## Supplied records
=== Begin Enclosure ===

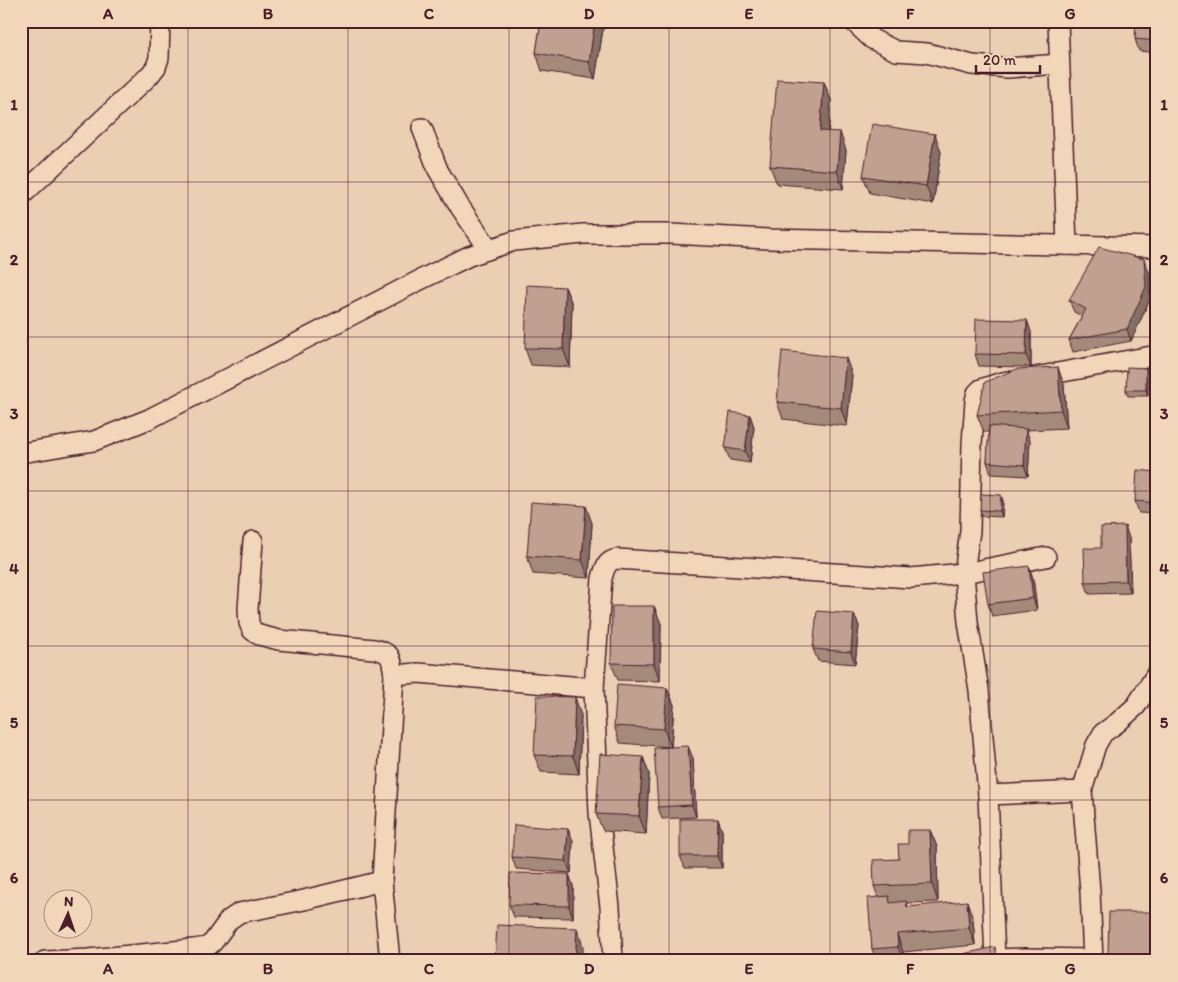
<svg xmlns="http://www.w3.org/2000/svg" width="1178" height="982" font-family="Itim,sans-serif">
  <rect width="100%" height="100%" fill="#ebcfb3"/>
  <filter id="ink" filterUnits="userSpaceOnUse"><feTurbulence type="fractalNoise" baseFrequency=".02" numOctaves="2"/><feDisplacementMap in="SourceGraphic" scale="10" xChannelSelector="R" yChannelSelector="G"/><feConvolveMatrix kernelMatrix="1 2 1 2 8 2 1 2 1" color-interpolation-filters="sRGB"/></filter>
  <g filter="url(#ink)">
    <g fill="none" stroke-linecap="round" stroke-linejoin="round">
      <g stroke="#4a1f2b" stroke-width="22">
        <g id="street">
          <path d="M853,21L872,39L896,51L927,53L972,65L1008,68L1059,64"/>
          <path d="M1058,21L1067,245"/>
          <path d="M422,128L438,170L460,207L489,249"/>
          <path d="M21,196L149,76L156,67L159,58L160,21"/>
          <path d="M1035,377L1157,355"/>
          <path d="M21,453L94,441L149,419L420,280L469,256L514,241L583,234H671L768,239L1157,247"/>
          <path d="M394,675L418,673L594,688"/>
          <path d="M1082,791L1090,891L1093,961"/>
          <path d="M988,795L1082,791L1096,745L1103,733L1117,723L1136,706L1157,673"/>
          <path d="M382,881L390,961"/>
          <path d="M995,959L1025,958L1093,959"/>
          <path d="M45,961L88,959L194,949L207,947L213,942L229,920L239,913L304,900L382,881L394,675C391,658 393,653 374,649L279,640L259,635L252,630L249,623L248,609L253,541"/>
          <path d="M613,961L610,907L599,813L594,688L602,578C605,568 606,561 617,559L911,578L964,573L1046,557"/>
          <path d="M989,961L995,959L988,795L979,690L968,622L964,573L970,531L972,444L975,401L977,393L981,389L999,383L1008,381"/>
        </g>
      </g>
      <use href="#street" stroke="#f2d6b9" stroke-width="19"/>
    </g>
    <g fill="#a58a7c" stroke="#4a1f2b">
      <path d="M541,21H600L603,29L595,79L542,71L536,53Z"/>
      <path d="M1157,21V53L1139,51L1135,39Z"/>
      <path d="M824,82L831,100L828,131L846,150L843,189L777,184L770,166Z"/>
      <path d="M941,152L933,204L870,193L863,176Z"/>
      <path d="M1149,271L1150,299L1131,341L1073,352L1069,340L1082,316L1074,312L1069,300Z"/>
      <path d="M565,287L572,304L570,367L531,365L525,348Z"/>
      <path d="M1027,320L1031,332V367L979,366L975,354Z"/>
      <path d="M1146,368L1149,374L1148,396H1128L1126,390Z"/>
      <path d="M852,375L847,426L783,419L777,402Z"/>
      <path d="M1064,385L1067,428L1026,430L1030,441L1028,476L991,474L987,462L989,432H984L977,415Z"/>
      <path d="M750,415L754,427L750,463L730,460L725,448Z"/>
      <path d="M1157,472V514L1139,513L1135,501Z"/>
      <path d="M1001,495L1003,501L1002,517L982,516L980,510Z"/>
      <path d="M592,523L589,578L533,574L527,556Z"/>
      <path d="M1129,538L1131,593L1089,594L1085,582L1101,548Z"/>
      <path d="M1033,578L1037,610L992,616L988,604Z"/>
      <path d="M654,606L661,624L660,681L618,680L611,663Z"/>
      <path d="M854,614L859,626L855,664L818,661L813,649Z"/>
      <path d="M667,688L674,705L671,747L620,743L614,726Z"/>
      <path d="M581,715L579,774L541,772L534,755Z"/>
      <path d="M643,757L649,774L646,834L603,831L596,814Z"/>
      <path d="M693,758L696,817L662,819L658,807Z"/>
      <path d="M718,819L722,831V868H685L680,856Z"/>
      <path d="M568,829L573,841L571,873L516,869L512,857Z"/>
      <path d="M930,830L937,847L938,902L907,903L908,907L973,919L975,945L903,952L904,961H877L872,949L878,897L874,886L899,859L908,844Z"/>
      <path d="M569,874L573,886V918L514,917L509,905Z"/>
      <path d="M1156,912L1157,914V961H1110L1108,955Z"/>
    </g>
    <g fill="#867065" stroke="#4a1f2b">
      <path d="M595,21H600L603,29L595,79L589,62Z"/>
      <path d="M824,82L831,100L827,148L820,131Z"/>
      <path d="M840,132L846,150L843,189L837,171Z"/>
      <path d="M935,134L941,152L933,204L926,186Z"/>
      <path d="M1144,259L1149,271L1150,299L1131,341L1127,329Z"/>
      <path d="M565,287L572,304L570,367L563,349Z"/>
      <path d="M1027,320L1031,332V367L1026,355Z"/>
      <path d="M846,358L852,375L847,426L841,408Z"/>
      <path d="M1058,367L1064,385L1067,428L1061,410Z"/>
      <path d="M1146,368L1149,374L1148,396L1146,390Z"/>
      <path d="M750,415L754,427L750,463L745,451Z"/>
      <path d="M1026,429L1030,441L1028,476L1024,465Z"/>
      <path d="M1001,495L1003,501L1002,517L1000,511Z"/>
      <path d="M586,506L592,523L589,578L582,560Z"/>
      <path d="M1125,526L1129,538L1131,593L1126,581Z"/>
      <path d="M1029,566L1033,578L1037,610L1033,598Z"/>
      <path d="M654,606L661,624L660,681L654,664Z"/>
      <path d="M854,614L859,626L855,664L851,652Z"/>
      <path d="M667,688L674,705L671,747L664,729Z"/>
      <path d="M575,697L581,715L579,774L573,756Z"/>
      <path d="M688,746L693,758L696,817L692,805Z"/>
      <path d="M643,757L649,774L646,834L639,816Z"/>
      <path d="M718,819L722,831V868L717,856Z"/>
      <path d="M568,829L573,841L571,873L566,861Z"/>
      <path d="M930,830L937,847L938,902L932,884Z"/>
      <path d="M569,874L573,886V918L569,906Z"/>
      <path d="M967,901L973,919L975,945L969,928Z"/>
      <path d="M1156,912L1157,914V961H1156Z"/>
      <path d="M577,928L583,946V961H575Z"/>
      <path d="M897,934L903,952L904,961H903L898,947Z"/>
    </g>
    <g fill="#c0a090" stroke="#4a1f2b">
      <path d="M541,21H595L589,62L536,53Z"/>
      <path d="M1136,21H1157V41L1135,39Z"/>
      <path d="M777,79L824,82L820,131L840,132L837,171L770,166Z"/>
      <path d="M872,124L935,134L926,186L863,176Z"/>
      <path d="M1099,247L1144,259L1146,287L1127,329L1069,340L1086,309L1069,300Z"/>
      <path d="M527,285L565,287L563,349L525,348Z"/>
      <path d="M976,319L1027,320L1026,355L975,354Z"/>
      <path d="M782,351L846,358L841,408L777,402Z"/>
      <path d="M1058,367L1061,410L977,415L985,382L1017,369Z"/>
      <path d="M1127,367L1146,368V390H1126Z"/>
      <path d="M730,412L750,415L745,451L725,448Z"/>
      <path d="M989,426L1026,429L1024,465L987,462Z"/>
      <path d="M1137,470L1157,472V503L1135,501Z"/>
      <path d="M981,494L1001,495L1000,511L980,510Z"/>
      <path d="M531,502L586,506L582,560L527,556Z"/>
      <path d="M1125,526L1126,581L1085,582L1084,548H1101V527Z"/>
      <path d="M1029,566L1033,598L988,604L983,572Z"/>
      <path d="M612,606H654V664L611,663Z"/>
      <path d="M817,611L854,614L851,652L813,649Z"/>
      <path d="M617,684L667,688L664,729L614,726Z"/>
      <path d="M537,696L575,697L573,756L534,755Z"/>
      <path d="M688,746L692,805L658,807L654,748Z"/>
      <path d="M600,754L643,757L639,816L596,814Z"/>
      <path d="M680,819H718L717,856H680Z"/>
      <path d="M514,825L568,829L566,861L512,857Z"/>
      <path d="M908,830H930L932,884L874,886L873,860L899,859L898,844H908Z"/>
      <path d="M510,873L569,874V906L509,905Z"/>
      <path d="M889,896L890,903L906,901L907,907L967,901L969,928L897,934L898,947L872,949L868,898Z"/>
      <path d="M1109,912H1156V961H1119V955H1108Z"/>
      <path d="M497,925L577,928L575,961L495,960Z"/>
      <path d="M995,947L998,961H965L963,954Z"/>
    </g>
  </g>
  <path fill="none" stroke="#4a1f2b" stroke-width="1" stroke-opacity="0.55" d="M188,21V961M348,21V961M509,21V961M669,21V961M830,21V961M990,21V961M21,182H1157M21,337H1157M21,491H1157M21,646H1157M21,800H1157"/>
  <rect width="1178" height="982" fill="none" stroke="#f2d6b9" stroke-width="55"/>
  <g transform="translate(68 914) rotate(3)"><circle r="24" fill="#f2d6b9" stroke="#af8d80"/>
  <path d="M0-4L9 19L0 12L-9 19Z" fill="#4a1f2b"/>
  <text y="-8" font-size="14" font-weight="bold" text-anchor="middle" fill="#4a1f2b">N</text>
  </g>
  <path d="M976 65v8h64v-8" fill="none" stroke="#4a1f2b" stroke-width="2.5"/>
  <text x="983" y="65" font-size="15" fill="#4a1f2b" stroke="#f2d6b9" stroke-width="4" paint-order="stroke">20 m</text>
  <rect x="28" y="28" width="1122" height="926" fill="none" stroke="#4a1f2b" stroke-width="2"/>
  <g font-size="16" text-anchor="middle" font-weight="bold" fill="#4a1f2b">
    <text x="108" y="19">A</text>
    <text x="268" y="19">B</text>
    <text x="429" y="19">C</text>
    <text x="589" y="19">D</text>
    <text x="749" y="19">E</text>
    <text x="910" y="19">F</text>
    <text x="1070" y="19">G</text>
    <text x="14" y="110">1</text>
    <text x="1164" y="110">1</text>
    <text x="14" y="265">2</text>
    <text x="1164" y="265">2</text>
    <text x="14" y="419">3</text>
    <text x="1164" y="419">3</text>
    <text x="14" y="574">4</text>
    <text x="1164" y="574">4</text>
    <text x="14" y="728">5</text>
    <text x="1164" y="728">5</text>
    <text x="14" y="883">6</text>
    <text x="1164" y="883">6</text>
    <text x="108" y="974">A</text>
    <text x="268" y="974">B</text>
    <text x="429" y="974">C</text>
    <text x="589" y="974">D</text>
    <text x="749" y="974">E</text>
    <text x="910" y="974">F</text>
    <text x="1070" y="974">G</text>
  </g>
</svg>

=== End Enclosure ===

## Instructions for the task
Those lines of the records that contain the string "size" should be identified and copied.

## Task answer
  <text y="-8" font-size="14" font-weight="bold" text-anchor="middle" fill="#4a1f2b">N</text>
  <text x="983" y="65" font-size="15" fill="#4a1f2b" stroke="#f2d6b9" stroke-width="4" paint-order="stroke">20 m</text>
  <g font-size="16" text-anchor="middle" font-weight="bold" fill="#4a1f2b">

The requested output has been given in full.